Villaça (2005, p. 90) estrutura sua crítica a partir de quatro argumentos, quais sejam: a do plano de obras, a do zoneamento, a da participação popular e a do plano diretor. Este último é definido como “a última e grande ilusão”, “a Ilusão-Síntese de todas as outras”. O autor fundamenta seu texto em fatos - presenciados pessoalmente, como foi o caso das audiências públicas do plano diretor e dos planos regionais - ou em entrevistas e matérias publicadas em jornais, além da lei do plano e do estatuto.

A questão central presente ao longo do livro é a relação entre plano diretor e poder político. Isso porque, em um contexto de mudanças, o autor aponta continuidades, discutindo esta relação em diferentes dimensões que indicam a permanência da supremacia do conhecimento técnico e científico como bússola da ação política, tanto no PDE como no Estatuto da Cidade.

Em relação à permanência da visão tecnocrática, a crítica recai sobre a exacerbação da crença nos poderes do plano apresentado pela administração paulistana como “a salvação da cidade” (VILLAÇA, 2005 p. 13), na qual propõe “intervir em tudo, reparar tudo, sem qualquer seletividade” (ibdem p. 23).

No que concerne ao Estatuto da Cidade, a obrigatoriedade de elaboração e aprovação de planos com prazo estipulado e não no reconhecimento de que um processo de planejamento é mais importante que o próprio plano. Entendemos, então, que os avanços do Estatuto da Cidade estão nos dispositivos sobre a função social da propriedade, nas penalidades ao proprietário de terrenos ociosos ou subutilizados e na força conferida ao plano diretor.

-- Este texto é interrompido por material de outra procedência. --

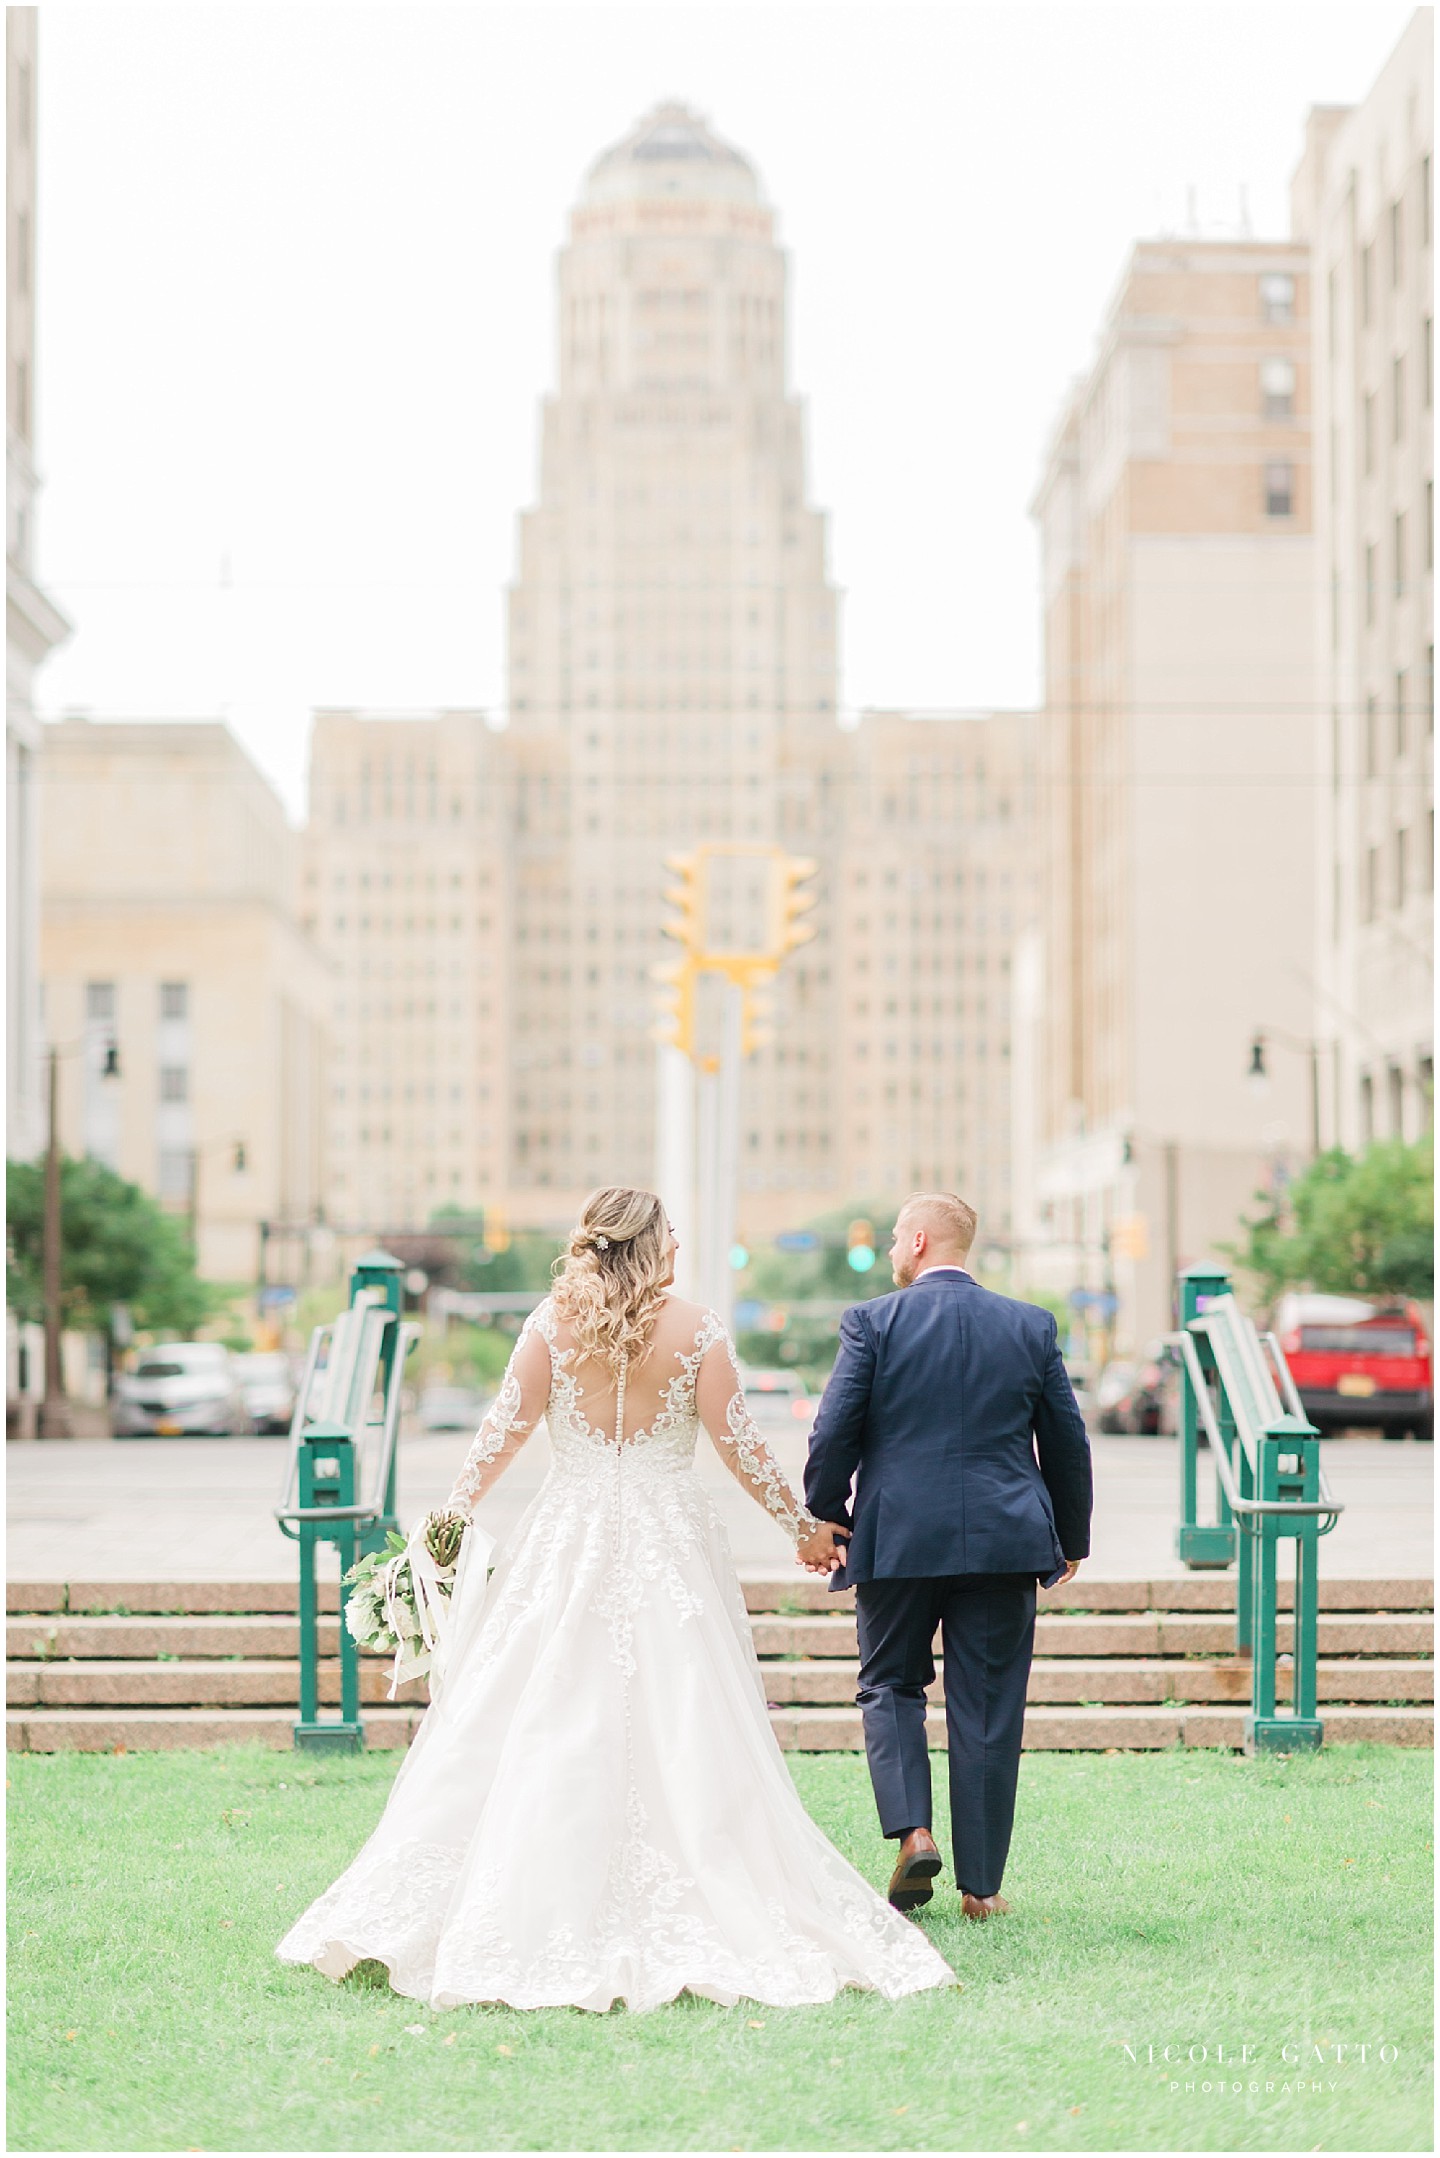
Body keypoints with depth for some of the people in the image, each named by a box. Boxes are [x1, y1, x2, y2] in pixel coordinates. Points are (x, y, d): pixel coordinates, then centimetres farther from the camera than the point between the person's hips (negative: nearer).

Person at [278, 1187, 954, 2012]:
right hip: (672, 1546, -1)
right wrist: (802, 1522, 9)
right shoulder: (698, 1331, -4)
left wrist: (455, 1513, 7)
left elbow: (506, 1429, -2)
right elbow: (738, 1443, -2)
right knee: (684, 1731, 2)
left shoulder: (553, 1324, -3)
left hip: (568, 1543, 1)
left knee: (546, 1727, 4)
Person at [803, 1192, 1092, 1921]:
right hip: (1003, 1544, 2)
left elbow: (833, 1436, -7)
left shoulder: (872, 1323, -4)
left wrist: (822, 1525, 7)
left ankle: (912, 1829, -5)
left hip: (896, 1540, -2)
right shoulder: (1031, 1326, 4)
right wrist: (1071, 1539, 21)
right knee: (987, 1711, 6)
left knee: (890, 1686, 16)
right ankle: (981, 1884, 8)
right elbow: (1067, 1443, 9)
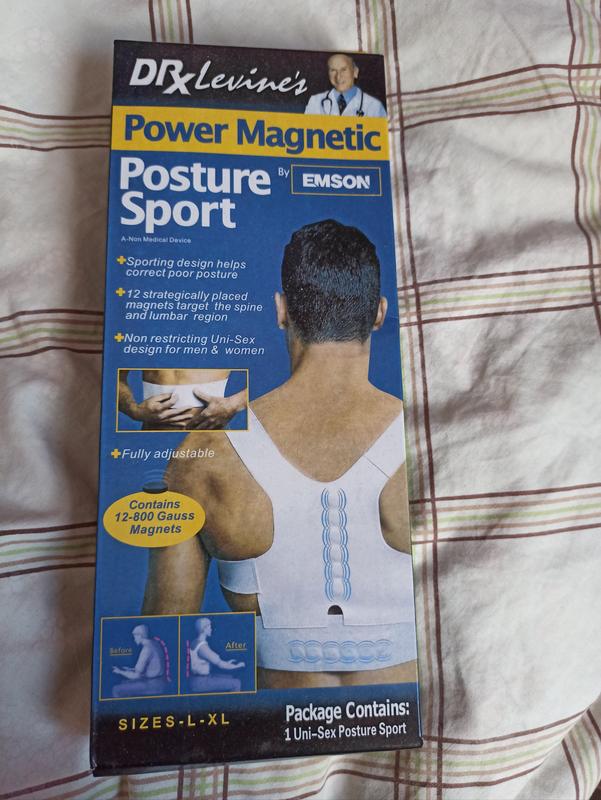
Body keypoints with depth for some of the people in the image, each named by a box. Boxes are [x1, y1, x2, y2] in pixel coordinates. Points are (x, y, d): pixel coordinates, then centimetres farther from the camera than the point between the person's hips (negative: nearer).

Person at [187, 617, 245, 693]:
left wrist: (226, 662, 19)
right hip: (200, 682, -10)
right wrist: (237, 665, -3)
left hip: (201, 678, 10)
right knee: (236, 683, -9)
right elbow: (220, 664, -19)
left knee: (230, 678, 19)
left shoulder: (196, 642, 9)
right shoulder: (202, 646, -21)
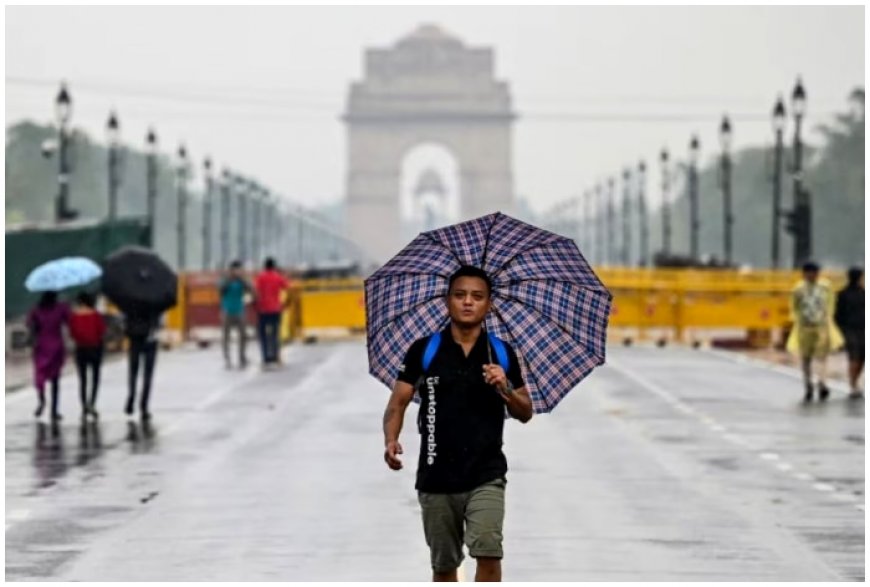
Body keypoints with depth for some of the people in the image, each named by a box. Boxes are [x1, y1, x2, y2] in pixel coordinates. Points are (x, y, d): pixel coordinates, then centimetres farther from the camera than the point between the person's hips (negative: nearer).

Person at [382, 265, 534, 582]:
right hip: (436, 478, 1)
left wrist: (505, 389, -12)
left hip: (486, 475, -1)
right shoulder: (424, 350, -1)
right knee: (444, 565, 13)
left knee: (488, 552, -20)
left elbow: (525, 413, 9)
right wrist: (390, 440, -20)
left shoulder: (502, 353, 3)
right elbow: (398, 401, -2)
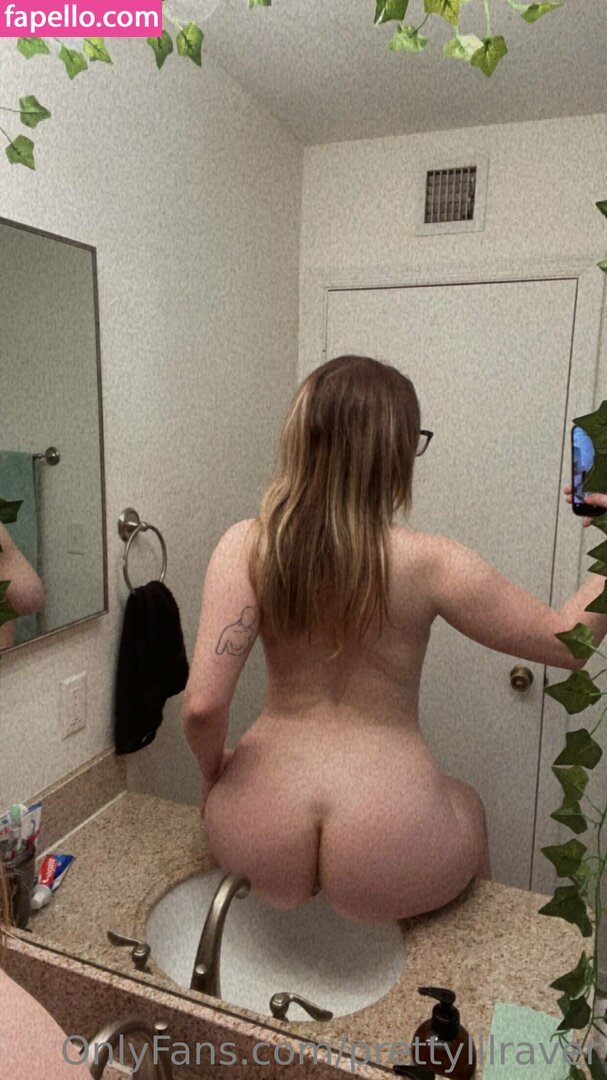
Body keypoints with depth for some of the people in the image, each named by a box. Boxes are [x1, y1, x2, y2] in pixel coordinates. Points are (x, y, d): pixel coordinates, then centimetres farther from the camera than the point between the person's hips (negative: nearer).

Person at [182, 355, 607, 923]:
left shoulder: (246, 547, -11)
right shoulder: (427, 563, -14)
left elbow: (202, 704, -16)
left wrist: (212, 771, 4)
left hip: (259, 851, 2)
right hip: (385, 857, -1)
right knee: (465, 801, 34)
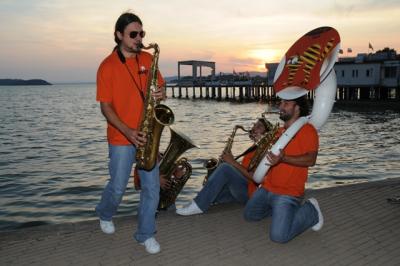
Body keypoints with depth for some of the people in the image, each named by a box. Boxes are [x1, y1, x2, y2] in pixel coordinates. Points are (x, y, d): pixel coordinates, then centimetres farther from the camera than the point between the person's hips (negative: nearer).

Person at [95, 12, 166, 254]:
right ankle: (105, 215, 42)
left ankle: (146, 234, 22)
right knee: (118, 188, 9)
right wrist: (128, 131, -21)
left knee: (152, 187, 4)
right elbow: (106, 106, -10)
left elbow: (160, 85, 14)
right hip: (121, 138, -3)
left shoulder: (148, 59, 5)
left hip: (147, 135, 4)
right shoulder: (108, 66, -9)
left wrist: (162, 93, -12)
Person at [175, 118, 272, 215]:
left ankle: (199, 206, -31)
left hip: (249, 192, -10)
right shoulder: (253, 148, 22)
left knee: (225, 167, -29)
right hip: (238, 188, 10)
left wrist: (233, 162, -18)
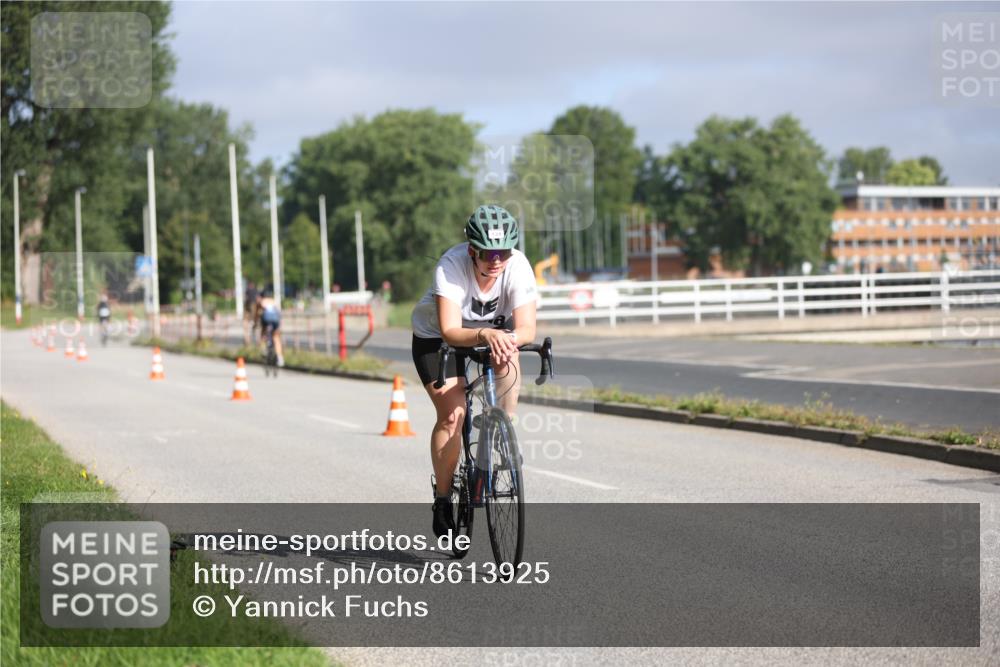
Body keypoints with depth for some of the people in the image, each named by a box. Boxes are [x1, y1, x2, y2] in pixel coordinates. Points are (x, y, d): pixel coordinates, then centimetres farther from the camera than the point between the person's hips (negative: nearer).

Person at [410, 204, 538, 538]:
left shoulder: (518, 265, -28)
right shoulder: (452, 265, -35)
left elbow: (527, 328, -31)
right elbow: (450, 331, -42)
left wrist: (508, 339, -53)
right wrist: (485, 335, -60)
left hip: (492, 329, 4)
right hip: (436, 336, -3)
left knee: (507, 356, -28)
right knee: (453, 414, -17)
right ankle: (442, 498, 0)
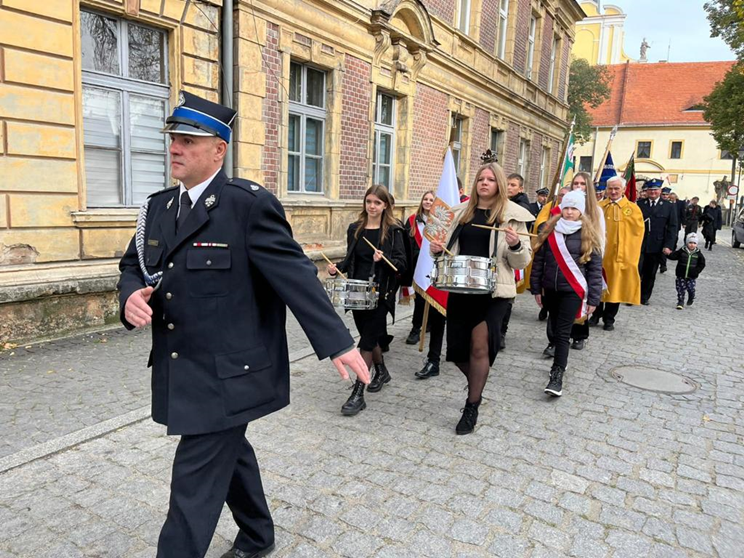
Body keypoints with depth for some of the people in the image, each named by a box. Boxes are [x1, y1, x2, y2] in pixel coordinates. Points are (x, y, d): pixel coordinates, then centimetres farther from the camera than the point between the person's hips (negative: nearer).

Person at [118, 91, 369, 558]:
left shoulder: (249, 203, -14)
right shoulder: (158, 207, 9)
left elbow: (294, 273, -17)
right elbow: (134, 265, 15)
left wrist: (338, 341, -18)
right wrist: (132, 295, -9)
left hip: (227, 374, -8)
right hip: (180, 372, 8)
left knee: (196, 481, 0)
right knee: (229, 454, 24)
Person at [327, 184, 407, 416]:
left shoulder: (393, 231, -6)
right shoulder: (355, 228, 7)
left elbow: (401, 264, -9)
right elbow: (350, 259, 13)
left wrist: (383, 259, -27)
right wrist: (337, 268, -6)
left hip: (380, 294, -5)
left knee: (366, 340, -7)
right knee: (370, 337, 18)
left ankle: (358, 394, -1)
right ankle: (381, 372, 43)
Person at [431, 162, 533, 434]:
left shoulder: (512, 215, 0)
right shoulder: (460, 212, 11)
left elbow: (522, 262, -2)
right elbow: (448, 249, 20)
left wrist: (515, 245, -22)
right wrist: (437, 249, -3)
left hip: (493, 291, -4)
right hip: (460, 289, 4)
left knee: (479, 345, -11)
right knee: (457, 350, 7)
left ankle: (472, 407, 9)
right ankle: (477, 384, 39)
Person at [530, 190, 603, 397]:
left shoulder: (588, 234, -3)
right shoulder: (549, 230, 4)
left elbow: (595, 268, -3)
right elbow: (539, 260, 7)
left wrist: (593, 298, -6)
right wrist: (536, 288, 5)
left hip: (572, 291, -3)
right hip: (550, 289, 4)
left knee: (563, 332, -9)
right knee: (555, 329, 14)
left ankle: (557, 376, -8)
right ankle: (559, 362, 32)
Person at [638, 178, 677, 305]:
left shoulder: (669, 206, 5)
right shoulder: (639, 204, 3)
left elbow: (672, 227, 1)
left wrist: (668, 246, -7)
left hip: (656, 246, 1)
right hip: (639, 244, -1)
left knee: (650, 274, 10)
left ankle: (644, 297, 22)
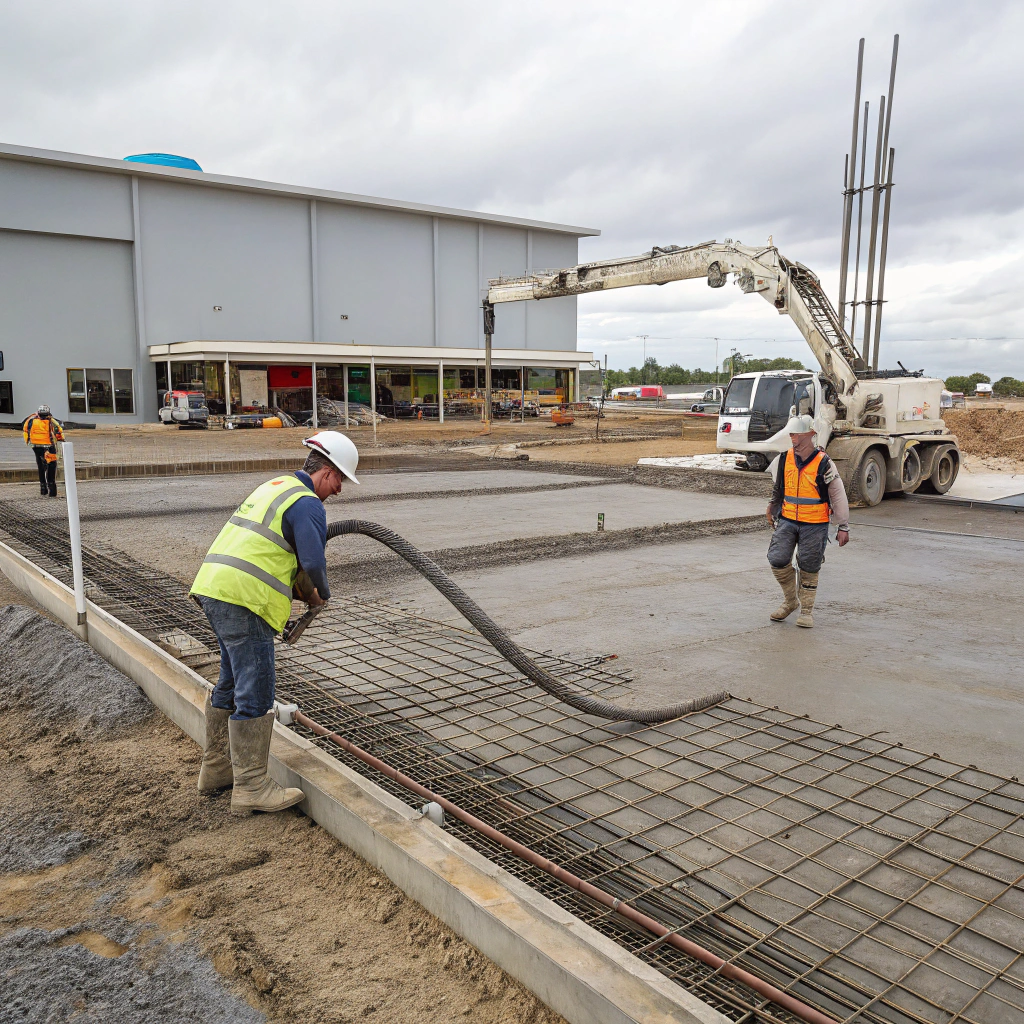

Por meio de dados empíricos e de análise dos debates e audiências públicas do PDE e dos planos regionais, Villaça demonstra a outra permanência citada: a equivalência entre poder econômico e poder

político. O autor faz uma análise comparativa da condição urbana diferenciada do setor sudoeste – onde ocorre não a única, mas a maior concentração de camadas de alta renda, tanto na cidade como na região metropolitana de São Paulo, que, por conseguinte, “controla” a cidade.

No caso específico de São Paulo, embora o Plano de Desenvolvimento Estratégico tenha sido elaborado pelo poder público local, o órgão de planejamento da cidade não esteve imune às mudanças do papel do Estado, o que, indubitavelmente, colaborou para sua ambiguidade entre avanço ao nível dos instrumentos e retrocesso em relação à concepção de planos anteriores.

O que aconteceu em São Paulo pode ser constatado também em outras cidades brasileiras. Flavio Villaça em “As ilusões do plano diretor” assume o papel de catalisador do debate da crítica ao tecnocratismo e ao formalismo dos planos. Em “Uma contribuição para a história do planejamento no Brasil” o autor, ao mesmo tempo em que identifica um novo ciclo do planejamento urbano, afirma que o destino desse planejamento está ligado aos avanços da consciência de classe, da organização do poder político das classes populares.